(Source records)
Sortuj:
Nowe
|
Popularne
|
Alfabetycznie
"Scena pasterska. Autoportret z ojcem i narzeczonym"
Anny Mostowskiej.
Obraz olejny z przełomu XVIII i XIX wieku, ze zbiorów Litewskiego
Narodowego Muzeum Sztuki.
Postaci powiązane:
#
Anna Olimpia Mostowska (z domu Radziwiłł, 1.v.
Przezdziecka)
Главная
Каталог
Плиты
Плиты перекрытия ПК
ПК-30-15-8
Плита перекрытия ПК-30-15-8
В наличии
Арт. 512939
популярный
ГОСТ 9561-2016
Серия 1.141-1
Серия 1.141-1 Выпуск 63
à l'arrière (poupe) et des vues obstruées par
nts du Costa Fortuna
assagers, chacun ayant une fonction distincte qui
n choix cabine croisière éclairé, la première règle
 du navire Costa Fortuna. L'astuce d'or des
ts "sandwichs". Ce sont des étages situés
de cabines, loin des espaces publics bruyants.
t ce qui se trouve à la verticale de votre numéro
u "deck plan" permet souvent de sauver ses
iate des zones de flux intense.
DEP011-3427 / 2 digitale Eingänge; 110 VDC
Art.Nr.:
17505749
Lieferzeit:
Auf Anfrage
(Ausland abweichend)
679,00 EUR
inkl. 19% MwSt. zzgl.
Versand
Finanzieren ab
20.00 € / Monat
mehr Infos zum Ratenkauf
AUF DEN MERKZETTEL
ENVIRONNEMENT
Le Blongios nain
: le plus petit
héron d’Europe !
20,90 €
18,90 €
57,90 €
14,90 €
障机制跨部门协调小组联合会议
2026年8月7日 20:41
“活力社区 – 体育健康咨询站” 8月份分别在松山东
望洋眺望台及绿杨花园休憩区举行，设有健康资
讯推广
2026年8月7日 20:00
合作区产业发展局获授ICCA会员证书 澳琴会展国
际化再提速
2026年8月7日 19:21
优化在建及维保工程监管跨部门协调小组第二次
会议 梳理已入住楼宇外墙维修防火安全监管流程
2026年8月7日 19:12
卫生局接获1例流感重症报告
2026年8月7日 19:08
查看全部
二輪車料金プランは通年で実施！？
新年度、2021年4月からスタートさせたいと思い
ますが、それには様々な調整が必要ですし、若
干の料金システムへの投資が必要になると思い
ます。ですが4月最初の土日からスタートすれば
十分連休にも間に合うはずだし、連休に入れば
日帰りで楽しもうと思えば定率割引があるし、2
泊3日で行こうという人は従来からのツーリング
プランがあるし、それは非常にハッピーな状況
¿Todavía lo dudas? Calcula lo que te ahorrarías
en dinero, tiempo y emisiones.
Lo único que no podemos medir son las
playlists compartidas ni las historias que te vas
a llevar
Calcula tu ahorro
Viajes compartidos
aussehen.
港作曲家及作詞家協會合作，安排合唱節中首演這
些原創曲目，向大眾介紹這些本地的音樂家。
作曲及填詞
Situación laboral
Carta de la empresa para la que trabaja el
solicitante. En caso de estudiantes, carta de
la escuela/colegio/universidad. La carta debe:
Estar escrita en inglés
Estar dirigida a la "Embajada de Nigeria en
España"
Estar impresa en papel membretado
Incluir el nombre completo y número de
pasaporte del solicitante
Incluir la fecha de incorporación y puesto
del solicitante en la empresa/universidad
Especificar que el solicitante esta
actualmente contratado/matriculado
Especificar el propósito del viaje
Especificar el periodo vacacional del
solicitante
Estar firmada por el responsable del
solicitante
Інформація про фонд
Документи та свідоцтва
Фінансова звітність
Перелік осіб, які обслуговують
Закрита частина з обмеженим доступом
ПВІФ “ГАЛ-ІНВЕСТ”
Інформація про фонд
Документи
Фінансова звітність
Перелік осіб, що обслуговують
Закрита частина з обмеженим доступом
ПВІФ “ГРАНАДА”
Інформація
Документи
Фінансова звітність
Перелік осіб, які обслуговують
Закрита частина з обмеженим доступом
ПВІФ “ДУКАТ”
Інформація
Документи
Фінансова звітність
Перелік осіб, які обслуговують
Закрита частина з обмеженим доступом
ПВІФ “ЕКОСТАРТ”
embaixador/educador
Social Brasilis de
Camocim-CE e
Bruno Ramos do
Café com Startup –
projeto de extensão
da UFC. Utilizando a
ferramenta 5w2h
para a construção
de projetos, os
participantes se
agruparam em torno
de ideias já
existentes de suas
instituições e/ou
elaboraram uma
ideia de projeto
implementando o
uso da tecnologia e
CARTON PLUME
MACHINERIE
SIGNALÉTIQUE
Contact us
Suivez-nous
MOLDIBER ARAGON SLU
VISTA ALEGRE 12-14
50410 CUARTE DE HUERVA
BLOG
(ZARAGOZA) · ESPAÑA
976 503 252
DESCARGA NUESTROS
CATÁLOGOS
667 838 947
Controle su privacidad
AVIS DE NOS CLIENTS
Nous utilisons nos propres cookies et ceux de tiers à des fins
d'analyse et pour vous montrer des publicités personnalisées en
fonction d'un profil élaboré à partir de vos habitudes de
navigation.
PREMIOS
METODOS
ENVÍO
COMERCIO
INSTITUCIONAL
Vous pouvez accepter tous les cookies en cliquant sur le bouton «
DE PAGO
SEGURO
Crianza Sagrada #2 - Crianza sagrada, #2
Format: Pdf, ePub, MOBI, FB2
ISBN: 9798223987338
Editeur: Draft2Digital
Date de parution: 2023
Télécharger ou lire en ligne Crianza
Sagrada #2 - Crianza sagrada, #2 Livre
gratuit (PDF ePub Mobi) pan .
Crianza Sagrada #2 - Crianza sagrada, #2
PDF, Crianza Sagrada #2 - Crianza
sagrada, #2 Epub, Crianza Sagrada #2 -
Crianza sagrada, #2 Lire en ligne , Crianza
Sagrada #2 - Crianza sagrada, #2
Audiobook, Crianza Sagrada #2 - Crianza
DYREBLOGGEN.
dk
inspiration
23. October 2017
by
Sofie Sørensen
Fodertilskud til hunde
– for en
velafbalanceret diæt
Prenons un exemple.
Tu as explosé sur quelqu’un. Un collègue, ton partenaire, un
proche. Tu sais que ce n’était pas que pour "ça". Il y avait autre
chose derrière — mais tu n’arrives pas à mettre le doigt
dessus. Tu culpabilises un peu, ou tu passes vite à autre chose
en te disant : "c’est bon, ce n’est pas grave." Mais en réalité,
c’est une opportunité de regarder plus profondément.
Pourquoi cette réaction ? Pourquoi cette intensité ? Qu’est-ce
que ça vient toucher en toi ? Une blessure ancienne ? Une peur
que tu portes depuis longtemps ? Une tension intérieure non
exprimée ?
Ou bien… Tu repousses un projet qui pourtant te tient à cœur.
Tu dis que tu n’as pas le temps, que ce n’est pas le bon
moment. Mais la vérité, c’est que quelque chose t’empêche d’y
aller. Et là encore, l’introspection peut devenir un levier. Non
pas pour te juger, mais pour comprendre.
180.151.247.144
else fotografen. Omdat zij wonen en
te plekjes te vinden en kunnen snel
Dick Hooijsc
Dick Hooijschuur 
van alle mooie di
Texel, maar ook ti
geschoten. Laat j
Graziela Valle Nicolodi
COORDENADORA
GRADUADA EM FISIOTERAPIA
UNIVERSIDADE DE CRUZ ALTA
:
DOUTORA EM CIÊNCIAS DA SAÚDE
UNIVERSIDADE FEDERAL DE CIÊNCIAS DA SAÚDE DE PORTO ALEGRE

▶ [ACTION ITEM]: Only the lines above starting with the one with "Crianza sagrada, #2 Lire en ligne , Crianza" and going through the one with "velafbalanceret diæt" are to be copied, word for word and with both ends kept.

▶ [ANSWER AREA]:
Crianza sagrada, #2 Lire en ligne , Crianza
Sagrada #2 - Crianza sagrada, #2
Audiobook, Crianza Sagrada #2 - Crianza
DYREBLOGGEN.
dk
inspiration
23. October 2017
by
Sofie Sørensen
Fodertilskud til hunde
– for en
velafbalanceret diæt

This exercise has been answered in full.